LEVY HAS NOW LAUNCHED a new mission, this one in an effort to save
the Democratic Party from itself. Among his observations is the
startlingly obvious one that liberals are bereft of ideas and seem
devoted to concentrating all their minimal intellectual energies at
raising money. He finds American writers and artists stubbornly
more concerned with writing and art than politics. What about
eliminating the death penalty? Levy asks irritably. “I might be
mistaken, but it seems to me a large part of the country is waiting
for this.” He is wrong, of course, and had he spent less time in
the titty bars he might have learned that two-thirds of Americans
support the capital punishment.
Fair enough, but what about Guantanamo? he asks. And Abu Ghraib
and the special prisons in Central Europe? Why are not public
intellectuals like Gore Vidal and Tony Kushner clamoring for
President Bush’s impeachment for his “gross lies”? Why are
Americans so cursed with the ethics of sobriety? Why? Why? Why?

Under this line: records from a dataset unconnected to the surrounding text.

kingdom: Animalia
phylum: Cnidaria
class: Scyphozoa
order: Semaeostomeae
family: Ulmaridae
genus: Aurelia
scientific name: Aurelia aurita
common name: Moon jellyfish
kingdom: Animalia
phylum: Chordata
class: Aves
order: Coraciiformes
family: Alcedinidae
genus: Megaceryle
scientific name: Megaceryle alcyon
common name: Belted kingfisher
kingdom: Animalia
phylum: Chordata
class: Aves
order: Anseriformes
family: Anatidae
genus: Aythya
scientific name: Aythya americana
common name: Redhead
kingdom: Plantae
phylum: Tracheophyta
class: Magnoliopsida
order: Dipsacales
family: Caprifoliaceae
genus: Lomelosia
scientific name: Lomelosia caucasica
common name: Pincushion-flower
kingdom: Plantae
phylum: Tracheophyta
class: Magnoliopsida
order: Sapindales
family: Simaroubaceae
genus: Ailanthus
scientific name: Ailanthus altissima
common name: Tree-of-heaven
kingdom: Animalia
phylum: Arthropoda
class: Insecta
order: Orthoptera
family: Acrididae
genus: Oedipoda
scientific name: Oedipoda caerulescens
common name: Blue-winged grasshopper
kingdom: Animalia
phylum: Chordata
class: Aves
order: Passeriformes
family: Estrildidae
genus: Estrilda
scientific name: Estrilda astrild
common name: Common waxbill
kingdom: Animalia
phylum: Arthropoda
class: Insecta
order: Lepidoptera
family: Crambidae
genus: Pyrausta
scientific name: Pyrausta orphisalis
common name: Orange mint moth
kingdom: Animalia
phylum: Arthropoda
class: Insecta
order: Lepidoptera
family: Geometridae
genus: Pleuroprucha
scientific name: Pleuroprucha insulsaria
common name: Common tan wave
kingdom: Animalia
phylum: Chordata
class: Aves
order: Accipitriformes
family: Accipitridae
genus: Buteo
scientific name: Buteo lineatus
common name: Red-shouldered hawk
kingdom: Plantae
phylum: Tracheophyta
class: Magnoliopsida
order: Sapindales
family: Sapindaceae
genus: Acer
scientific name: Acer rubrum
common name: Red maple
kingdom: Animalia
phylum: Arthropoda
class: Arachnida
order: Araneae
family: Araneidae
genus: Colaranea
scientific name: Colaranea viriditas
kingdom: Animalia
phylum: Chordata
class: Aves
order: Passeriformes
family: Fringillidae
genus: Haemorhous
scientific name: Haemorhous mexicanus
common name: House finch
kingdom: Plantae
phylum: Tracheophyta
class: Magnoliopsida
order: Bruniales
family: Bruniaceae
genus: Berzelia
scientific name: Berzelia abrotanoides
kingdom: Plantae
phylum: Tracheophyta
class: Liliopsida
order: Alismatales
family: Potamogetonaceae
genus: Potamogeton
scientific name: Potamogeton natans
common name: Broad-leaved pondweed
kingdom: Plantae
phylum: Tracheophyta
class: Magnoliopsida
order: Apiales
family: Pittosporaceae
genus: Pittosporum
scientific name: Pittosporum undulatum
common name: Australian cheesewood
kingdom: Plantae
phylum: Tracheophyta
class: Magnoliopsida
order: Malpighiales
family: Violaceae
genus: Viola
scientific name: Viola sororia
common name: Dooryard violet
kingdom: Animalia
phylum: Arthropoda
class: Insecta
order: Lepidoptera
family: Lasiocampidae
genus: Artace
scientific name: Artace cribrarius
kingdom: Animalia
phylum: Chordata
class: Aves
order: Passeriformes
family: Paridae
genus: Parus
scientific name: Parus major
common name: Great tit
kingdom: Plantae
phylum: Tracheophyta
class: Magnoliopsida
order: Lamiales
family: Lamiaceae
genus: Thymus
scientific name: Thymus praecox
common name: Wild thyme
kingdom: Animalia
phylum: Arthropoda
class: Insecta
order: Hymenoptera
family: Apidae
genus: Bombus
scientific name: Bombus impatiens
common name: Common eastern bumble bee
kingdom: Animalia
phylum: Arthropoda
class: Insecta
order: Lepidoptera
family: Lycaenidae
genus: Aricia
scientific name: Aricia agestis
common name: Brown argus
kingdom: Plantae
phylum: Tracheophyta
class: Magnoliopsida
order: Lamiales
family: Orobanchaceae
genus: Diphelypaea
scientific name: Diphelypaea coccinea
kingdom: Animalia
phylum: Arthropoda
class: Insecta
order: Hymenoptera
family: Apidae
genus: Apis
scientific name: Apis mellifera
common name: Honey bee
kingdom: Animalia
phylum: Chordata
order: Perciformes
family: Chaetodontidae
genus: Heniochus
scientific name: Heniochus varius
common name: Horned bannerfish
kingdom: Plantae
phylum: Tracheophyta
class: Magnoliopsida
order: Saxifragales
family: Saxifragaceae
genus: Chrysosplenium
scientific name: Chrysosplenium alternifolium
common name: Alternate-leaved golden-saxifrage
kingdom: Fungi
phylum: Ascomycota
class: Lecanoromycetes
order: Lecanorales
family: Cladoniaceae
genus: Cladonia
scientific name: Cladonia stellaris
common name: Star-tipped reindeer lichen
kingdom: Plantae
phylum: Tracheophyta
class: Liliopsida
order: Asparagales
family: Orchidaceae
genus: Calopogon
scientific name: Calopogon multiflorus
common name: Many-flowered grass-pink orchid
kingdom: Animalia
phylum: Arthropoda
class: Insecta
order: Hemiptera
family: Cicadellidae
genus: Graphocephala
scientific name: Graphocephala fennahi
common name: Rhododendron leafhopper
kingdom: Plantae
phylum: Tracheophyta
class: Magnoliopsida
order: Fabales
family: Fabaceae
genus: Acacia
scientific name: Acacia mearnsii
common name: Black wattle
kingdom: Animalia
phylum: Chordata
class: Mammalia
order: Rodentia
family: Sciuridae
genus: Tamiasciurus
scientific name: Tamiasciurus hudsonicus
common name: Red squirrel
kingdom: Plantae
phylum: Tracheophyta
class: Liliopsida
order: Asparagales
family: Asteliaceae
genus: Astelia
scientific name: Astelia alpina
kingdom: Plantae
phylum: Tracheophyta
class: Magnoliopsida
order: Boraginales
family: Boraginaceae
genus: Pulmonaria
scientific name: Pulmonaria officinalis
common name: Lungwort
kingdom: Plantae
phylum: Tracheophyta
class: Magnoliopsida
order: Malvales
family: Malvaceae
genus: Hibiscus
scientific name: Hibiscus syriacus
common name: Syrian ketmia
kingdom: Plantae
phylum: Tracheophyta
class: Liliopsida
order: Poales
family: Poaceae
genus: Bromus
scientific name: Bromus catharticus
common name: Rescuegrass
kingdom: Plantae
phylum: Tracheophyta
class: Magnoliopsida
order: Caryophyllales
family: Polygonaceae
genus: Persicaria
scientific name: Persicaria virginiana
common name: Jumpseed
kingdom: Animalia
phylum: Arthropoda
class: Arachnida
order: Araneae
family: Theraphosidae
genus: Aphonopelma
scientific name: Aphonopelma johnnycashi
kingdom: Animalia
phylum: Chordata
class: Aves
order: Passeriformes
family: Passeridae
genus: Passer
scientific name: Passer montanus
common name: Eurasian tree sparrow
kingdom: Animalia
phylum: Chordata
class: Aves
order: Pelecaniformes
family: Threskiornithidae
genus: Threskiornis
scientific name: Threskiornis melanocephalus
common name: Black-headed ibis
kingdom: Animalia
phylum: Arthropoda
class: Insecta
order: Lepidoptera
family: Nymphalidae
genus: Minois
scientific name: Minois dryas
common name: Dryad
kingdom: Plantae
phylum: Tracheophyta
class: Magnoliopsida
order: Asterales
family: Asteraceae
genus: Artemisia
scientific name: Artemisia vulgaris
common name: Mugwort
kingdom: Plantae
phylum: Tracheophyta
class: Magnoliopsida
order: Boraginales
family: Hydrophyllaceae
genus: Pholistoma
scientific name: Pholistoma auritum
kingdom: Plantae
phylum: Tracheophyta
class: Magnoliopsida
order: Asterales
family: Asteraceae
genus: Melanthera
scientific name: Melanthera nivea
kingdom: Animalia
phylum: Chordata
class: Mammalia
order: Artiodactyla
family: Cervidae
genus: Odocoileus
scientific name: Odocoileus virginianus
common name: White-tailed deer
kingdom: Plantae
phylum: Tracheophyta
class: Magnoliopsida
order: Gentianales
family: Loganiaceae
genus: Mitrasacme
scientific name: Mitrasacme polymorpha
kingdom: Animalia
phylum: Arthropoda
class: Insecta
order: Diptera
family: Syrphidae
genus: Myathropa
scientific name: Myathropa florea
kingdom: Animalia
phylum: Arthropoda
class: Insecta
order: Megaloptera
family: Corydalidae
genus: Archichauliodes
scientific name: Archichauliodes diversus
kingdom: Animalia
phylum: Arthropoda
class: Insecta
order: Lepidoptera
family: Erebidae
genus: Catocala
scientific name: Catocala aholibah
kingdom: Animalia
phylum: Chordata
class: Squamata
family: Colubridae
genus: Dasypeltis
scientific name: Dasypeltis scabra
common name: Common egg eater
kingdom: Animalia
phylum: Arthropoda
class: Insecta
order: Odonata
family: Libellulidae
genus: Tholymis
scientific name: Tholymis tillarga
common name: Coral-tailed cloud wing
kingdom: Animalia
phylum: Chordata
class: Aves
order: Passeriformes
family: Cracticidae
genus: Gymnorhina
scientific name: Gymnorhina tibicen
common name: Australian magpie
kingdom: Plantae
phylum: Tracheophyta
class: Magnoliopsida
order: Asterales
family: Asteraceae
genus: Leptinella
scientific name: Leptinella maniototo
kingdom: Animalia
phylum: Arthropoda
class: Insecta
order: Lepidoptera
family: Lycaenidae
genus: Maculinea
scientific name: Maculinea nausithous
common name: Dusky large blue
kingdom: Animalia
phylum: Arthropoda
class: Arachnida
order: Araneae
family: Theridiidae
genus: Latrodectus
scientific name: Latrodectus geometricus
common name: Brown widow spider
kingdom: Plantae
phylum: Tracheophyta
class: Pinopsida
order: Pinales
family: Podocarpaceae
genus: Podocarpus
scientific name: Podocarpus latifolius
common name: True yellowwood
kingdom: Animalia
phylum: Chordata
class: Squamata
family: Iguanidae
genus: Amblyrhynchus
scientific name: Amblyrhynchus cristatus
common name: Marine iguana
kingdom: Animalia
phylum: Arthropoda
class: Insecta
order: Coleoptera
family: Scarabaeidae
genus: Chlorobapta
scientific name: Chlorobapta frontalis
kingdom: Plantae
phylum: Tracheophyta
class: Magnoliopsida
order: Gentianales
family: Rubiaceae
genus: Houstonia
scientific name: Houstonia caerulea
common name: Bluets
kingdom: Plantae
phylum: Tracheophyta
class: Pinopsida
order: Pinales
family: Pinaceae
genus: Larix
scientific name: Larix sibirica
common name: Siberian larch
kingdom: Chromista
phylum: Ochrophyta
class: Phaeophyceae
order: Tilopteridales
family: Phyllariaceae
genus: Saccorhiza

Not to worry though, Dr. Levy’s on the case. His prescription
for the American Left is that it ape the anti-Semitic French Left,
with its utter lack of ideas for dealing with (or even
acknowledging) the crucial issues of crime, unemployment and
immigration, and its Socialist party weaker now than anytime in
history. By all means, look to Paris with its crime rate higher
than that of New York, and where on election night one can still
gaze upon the hammer-and-sickle hanging limply from the sills on
the Champs-Elysees.
There was a time when BHL fiercely combated anti-Americanism in
his native land, and when he was among the first to speak out
against Serbian and Taliban atrocities. But now even liberals don’t
seem to like the guy, and they nearly always love America’s
critics. In a recent review of American Vertigo in the
New York Times, Garrison Keillor ripped Levy up and down,
and signed off with this advice for the Frenchman: “For your next
book, tell us about those riots in France, the cars burning in the
suburbs of Paris. What was that all about? Were fat people
involved?”
Perhaps our nouveau Tocqueville should look to his own backyard,
and by that I don’t mean the backyard of his 18th century palace in
Marrakech or his apartment on the Left Bank or that villa in the
south of France. And perhaps before calling for the impeachment of
a U.S. president, BHL should spend just a little more time at
ground zero and a little less time at the Penthouse Club.